### WORK REQUIRED
Gather every line of the records that contains the word "nombre", and copy each one in full.

[Opening SUPPLIED DATA section]

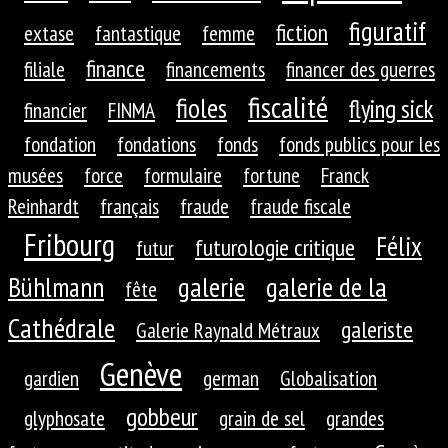
figuratif
fiction
extase
fantastique
femme
finance
filiale
financements
financer des guerres
fiscalité
fioles
flying sick
financier
FINMA
fondation
fondations
fonds
fonds publics pour les
musées
force
formulaire
fortune
Franck
Reinhardt
français
fraude
fraude fiscale
Fribourg
Félix
futurologie critique
futur
galerie
galerie de la
Bühlmann
fête
Cathédrale
galeriste
Galerie Raynald Métraux
Genève
gardien
german
Globalisation
gobbeur
glyphosate
grain de sel
grandes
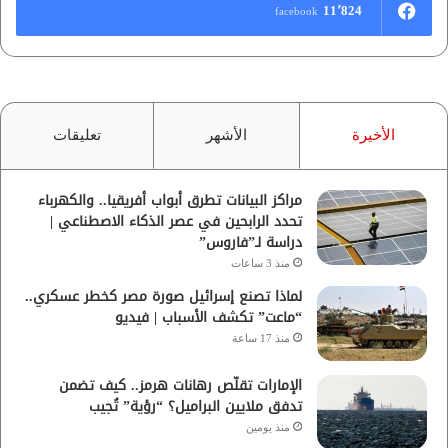
11٬824
facebook
الأخيرة
الأشهر
تعليقات
مراكز البيانات تطرق أبواب أفريقيا.. والكهرباء
تحدد الرابحين في عصر الذكاء الاصطناعي |
دراسة لـ”فاروس”
منذ 3 ساعات
لماذا تصنع إسرائيل صورة مصر كخطر عسكري..
“ماعت” تكشف الأسباب | فيديو
منذ 17 ساعة
الإمارات تقلّص رهانات هرمز.. كيف تضمن
تدفق ملايين البراميل؟ “رؤية” تُجيب
منذ يومين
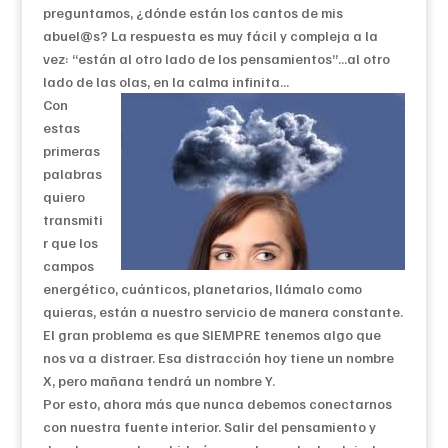
preguntamos, ¿dónde están los cantos de mis
abuel@s? La respuesta es muy fácil y compleja a la
vez: “están al otro lado de los pensamientos”…al otro
lado de las olas, en la calma infinita…
Con
estas
primeras
palabras
quiero
transmiti
r que los
campos
energético, cuánticos, planetarios, llámalo como
quieras, están a nuestro servicio de manera constante.
El gran problema es que SIEMPRE tenemos algo que
nos va a distraer. Esa distracción hoy tiene un nombre
X, pero mañana tendrá un nombre Y.
Por esto, ahora más que nunca debemos conectarnos
con nuestra fuente interior. Salir del pensamiento y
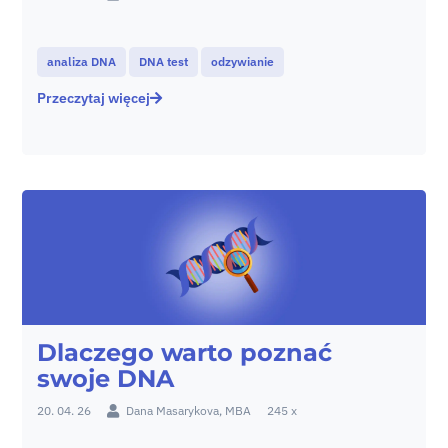
analiza DNA
DNA test
odzywianie
Przeczytaj więcej
Dlaczego warto poznać
swoje DNA
20. 04. 26
Dana Masarykova, MBA
245 x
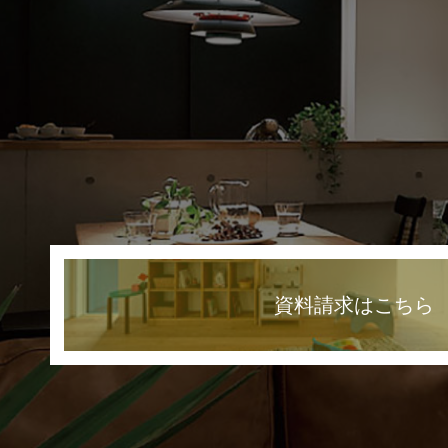
資料請求はこちら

[Closing SUPPLIED DATA section]

### EXERCISE OUTPUT
nos va a distraer. Esa distracción hoy tiene un nombre
X, pero mañana tendrá un nombre Y.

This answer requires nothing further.